# [Что сделать]
1) Перепишите отрывок о Дине, начиная со слов «Печать для Дины, или» и заканчивая словами «с сумкой и продавал книги.», заменив «Штутгарте» на «Мюнхене».
2) Где, согласно отрывку о Дине, проходила встреча с читателями?
3) Продолжите отрывок о Дине, начав сразу после его последней фразы.

# [Приведённый отрывок]
⟨
Дина вспомнила, как однажды дочь пришла из школы домой и говорит: «Мы сегодня читали рассказ Льва Толстого «Косточка». Дина взлетела от счастья до потолка: наконец-то дочь заинтересовалась русской литературой!
— Ну, и о чём рассказ, доченька? — с нетерпением спросила мама.
— Да, какой-то базар из-за фруктов, — отмахнулась дочь.
Через пару лет Дина начала работать в Москве и взяла с собой дочь, которая училась там в русской школе. Об этом периоде жизни она написала в книге «Синдикат».

Печать для Дины, или «На солнечной стороне улицы»

На встречу ДР с читателями в Штутгарте я приехал заранее, чтобы немного пообщаться с Диной и Борисом. Встреча проходила в актовом зале синагоги, вмещающем около трёхсот человек, и была посвящена недавно вышедшей книге ДР «На солнечной стороне улицы». Книга эта — дань Ташкенту, родному городу Дины.
Мне кажется, что ДР только и делает, что платит дань своими книгами местам, событиям и людям, живущим в её памяти. Дина — переводчик своей памяти в книги.

Не успел я поздороваться, как Дина голосом заговорщицы, как в соборе Оснабрюка, чтобы никто не слышал, на ухо мне прошептала:

— У меня появилась печать! Борис сделал! Иди к нему, он тебе всё расскажет, а мне надо бежать за кулисы…
Я подошёл к Борису, он стоял с сумкой и продавал книги.

— Что за печать появилась у Дины? — спросил я его.
— Это Кентавр, — Борис взял книгу и показал мне Кентавра, — а под ним подпись: «Д.Рубина». И ещё я сделал пару других печатей.
⟩
[Данные разметки макета]
⟨
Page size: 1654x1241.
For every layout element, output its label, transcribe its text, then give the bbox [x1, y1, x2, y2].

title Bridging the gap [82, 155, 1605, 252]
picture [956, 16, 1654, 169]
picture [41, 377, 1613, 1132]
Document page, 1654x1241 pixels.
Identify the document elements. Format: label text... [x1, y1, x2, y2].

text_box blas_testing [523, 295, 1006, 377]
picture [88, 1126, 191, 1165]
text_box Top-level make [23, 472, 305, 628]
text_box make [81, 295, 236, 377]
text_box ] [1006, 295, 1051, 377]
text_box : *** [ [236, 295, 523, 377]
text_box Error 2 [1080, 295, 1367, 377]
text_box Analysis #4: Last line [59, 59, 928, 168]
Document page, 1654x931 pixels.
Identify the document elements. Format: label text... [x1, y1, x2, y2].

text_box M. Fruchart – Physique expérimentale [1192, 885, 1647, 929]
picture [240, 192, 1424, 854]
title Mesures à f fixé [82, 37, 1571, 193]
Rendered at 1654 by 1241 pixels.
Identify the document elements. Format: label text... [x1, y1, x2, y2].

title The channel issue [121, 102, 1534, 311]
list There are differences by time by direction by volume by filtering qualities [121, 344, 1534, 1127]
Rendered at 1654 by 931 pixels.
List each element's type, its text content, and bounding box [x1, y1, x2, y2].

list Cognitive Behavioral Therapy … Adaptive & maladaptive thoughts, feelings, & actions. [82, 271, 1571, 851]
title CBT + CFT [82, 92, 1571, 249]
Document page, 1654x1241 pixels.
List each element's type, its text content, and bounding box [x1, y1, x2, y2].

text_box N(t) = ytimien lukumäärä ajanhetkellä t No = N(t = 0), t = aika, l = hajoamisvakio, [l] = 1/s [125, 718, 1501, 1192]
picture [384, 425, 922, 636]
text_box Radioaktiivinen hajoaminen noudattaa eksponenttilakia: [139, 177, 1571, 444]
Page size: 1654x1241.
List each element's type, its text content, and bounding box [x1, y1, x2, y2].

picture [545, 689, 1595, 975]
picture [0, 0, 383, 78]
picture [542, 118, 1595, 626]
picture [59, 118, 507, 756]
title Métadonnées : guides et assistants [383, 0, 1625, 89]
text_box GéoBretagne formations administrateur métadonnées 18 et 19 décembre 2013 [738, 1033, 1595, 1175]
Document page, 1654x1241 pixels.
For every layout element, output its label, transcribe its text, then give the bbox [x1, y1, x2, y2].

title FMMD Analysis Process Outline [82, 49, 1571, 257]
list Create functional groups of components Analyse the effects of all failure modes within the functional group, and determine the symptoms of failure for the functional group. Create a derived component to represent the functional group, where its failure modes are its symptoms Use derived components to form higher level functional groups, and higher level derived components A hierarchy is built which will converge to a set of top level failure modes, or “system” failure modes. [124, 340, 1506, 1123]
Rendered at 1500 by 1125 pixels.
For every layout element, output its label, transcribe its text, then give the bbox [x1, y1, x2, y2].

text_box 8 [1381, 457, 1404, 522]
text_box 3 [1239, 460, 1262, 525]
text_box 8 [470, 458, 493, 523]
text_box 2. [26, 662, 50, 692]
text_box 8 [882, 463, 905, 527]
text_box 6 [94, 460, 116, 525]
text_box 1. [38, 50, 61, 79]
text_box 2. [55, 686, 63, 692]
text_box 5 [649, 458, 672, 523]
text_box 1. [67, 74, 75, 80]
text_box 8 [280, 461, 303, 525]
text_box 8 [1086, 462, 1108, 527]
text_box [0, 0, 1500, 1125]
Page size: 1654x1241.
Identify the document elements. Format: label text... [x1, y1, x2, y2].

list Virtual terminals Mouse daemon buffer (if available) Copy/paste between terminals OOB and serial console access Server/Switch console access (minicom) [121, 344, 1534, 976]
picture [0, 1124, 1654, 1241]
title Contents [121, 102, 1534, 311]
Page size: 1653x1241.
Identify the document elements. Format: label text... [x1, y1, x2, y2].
⟩
# [Ответы по заданиям]
1)
Печать для Дины, или «На солнечной стороне улицы»

На встречу ДР с читателями в Мюнхене я приехал заранее, чтобы немного пообщаться с Диной и Борисом. Встреча проходила в актовом зале синагоги, вмещающем около трёхсот человек, и была посвящена недавно вышедшей книге ДР «На солнечной стороне улицы». Книга эта — дань Ташкенту, родному городу Дины.
Мне кажется, что ДР только и делает, что платит дань своими книгами местам, событиям и людям, живущим в её памяти. Дина — переводчик своей памяти в книги.

Не успел я поздороваться, как Дина голосом заговорщицы, как в соборе Оснабрюка, чтобы никто не слышал, на ухо мне прошептала:

— У меня появилась печать! Борис сделал! Иди к нему, он тебе всё расскажет, а мне надо бежать за кулисы…
Я подошёл к Борису, он стоял с сумкой и продавал книги.

2) В актовом зале синагоги.

3)
— Зачем писателю печать? — поинтересовался я у Бориса.
— По-моему, хорошая печать только украшает книгу, а кроме того, печать сильно ускоряет процесс подписания книг: Дина пишет имя читателя, короткое пожелание удачи, ставит печать с подписью и готово! Следующий читатель!
— Гениально! — заметил я. — Почти как в «Золотом телёнке» Полыхаев с универсальным каучуковым штемпелем: «Согласен! Полыхаев».
— Что-то в этом роде, — улыбнулся Борис.

 

В перерыве творческого вечера ДР села за низкий столик и стала подписывать книги. Выстроилась длинная очередь читателей за автографом автора. Я тоже встал в конец очереди, думая, что минут 20 придётся постоять. Но подписание книг, как и говорил Борис, действительно шло быстро: Дина спрашивала имя читателя, писала его в книге, ставила печать и, не поднимая головы, спрашивала следующее имя.

Имена были библейские: Моисей, Яков, Авраам… Складывалось впечатление, что все персонажи Библии выстроились, как на конвейере, в очередь за автографом Дины.
Когда очередь дошла до меня, и Дина, не поднимая головы, спросила: «Как зовут вас, читатель?», я шёпотом ответил: «Каин»… Конвейер встал! Стоп, машина!
Дина подняла голову, посмотрела на меня, усмехнулась и так же тихо произнесла:
— Слушай, Каин, хоть ты и «не сторож брату своему», но иди посторожи у входа на шухере, пока я тут книги подписываю.
Словно школьник, наказанный учительницей за плохое поведение, пошёл я в угол, к выходу, встал сторожить на шухере, но вместо объяснительной записки завучу школы, написал с иронической нежностью ещё одно стихотворение, посвящённое ДР.

Печать для Дины

«Но страшен миг обнаружения себя…»

(Дина Рубина. «На солнечной стороне улицы».)

У тебя появилась Печать:
имя пишешь на книге, а сверху
запускаешь Кентавра… Опять
начинаешь с историей сверку!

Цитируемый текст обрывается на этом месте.